Seems like a few behaviours have changed recently at NCBI (so even with this fix some tests fail). Making a complete fix for this will need a few tweaks, and I would like to update the docs to make the retmode/rettypes a bit clearer. That probably means a CRAN release is a couple of days away.

In the meantime, I have merged the relevant bits of this PR into the develop branch. If you have users being struck by this you can get them to install the dev branch:

devtools::install_github("ropensci/rentrez", ref = "develop")

Thanks again for pointing this our and finding the solution.

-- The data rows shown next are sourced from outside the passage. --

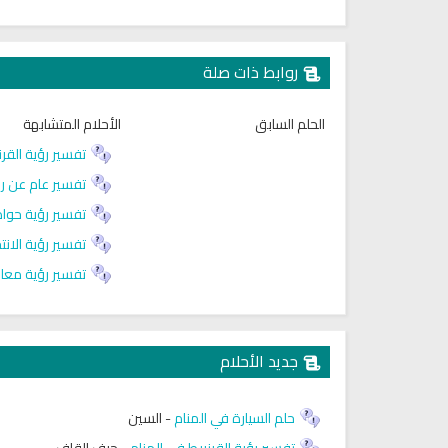
روابط ذات صلة
الحلم السابق
الأحلام المتشابهة
تفسير رؤية القرن
تفسير عام عن رؤ
تفسير رؤية حواد
تفسير رؤية الانت
اديو الشيخ محمود علي البنا للقران
راديو الشيخ عبد المحسن العبيك
تفسير رؤية معاو
الكريم
للقران الكريم
جديد الأحلام
حلم السيارة في المنام
-
السين
تفسير رؤية القرنبيط في المنام
-
حرف القاف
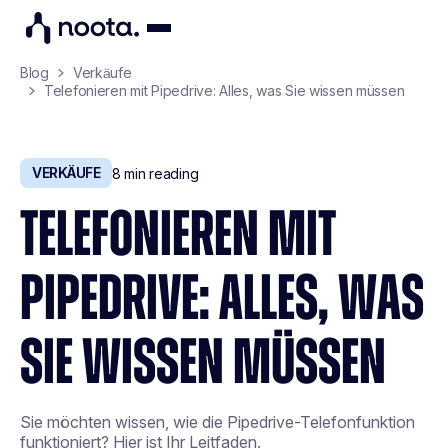
Blog
Verkäufe
Telefonieren mit Pipedrive: Alles, was Sie wissen müssen
VERKÄUFE
8
min reading
TELEFONIEREN MIT
PIPEDRIVE: ALLES, WAS
SIE WISSEN MÜSSEN
Sie möchten wissen, wie die Pipedrive-Telefonfunktion
funktioniert? Hier ist Ihr Leitfaden.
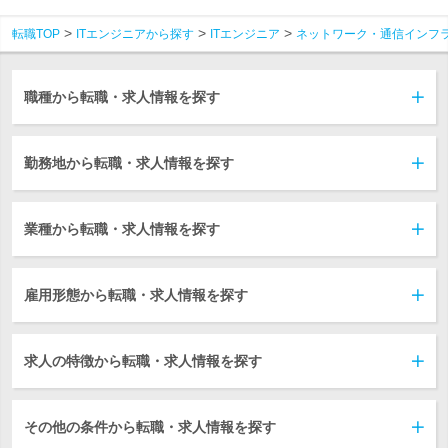
転職TOP
ITエンジニアから探す
ITエンジニア
ネットワーク・通信インフ
職種から転職・求人情報を探す
勤務地から転職・求人情報を探す
業種から転職・求人情報を探す
雇用形態から転職・求人情報を探す
求人の特徴から転職・求人情報を探す
その他の条件から転職・求人情報を探す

Will let you know when a release goes to CRAN.

dwinter commented 6 years ago

Hi @gmbecker , sorry for the delay in getting a fix to this on CRAN.

The develop branch now was a complete fix for this with updates to tests and documentation. Can you confirm the version on the development branch works with genbankr? If so I can get it on CRAN and you'll stop being bugged by the Bioconductor testing platform :)

gmbecker commented 6 years ago

@dwinter Looks looks good to go, vignette and tests now passing for release version of genbankr (they weren't before).

Can you confirm that 1.2.1 is the version number that will be used when submitting to CRAN? if so I'll push a versioned dep into the DESCRIPTION file for release and devel versions of genbankr and we should be good.

dwinter commented 6 years ago

Hi @gmbecker. Yup, 1.2.1 uploaded to CRAN now, will hopefully be available in the next little while.